No por nada, el propio Hugo Moyano criticó a su hijo mayor en septiembre de 2025 cuando, en el Comité Central Confederal de la CGT, poco antes del congreso que eligió sus nuevas autoridades, afirmó: “Uno de los secretarios generales se retiró de la CGT. Ustedes deben recordarlo. Yo lo recuerdo. Mi hijo Pablo. ¿Por qué? Porque tiene… tenía una forma poco… No digo violenta, pero un poco más dura porque no entendía que había cambiado esta sociedad y que había cambiado de otra manera». Así justificó haber elegido para sucederlo en el triunvirato a Octavio Argüello, fiel soldado hugomoyanista.

¿Quiere decir que Hugo cree que Pablo ya entendió cómo cambió la sociedad y por eso lo perdonó?

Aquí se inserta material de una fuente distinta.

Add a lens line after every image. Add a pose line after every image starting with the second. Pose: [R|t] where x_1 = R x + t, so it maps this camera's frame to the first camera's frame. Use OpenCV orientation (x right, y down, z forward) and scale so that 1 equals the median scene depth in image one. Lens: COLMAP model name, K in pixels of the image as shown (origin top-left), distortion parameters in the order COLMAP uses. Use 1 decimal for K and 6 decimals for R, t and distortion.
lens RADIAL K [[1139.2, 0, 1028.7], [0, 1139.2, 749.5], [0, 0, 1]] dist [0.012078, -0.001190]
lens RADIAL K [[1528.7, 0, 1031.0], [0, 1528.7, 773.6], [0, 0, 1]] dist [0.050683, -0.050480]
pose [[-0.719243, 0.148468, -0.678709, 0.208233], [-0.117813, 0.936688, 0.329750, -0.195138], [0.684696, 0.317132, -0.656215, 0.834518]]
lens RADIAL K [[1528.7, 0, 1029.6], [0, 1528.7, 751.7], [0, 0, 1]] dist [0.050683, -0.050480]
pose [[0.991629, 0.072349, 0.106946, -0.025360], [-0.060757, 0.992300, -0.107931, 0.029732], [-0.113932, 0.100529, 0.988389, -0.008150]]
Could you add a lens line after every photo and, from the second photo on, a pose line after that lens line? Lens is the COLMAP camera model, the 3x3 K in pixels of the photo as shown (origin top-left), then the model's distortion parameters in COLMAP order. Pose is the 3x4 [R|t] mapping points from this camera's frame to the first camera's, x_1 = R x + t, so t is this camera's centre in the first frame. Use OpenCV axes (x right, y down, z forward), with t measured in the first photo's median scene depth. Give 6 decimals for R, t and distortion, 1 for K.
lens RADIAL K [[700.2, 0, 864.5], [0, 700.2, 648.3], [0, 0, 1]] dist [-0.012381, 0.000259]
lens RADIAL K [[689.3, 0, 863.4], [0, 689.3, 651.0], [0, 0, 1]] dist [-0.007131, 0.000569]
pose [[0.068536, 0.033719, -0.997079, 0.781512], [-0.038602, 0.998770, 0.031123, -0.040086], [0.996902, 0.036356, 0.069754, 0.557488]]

Cerca del líder son cautos, aunque admitieron que “a Hugo no le quedó espacio para maniobrar sin Pablo” y pusieron como detonante la paliza que una patota sindical le dio a Gustavo Ferreyra, ex delegado del Sindicato de Camioneros en la empresa de recolección de residuos Urbasur: quien piloteó el ataque de 10 personas, y participó de él, fue José “Teta” Garnica, secretario de la rama de recolección de residuos del gremio y dirigente de confianza de Hugo Moyano, que fue forzado a renunciar a la empresa para mitigar el escándalo, dejó la actividad gremial y, por ende, dejó debilitado a su líder.
Hoy, después de tanta pelea, Hugo y Pablo ya no temen mostrarse juntos compartiendo los mismos espacios e incluso, a diferencia de otras épocas en las que el papá apoyaba a Alberto Fernández y el hijo a Cristina Kirchner, tienen otra coincidencia: los dos apoyan a Axel Kicillof como candidato presidencial del peronismo en 2027.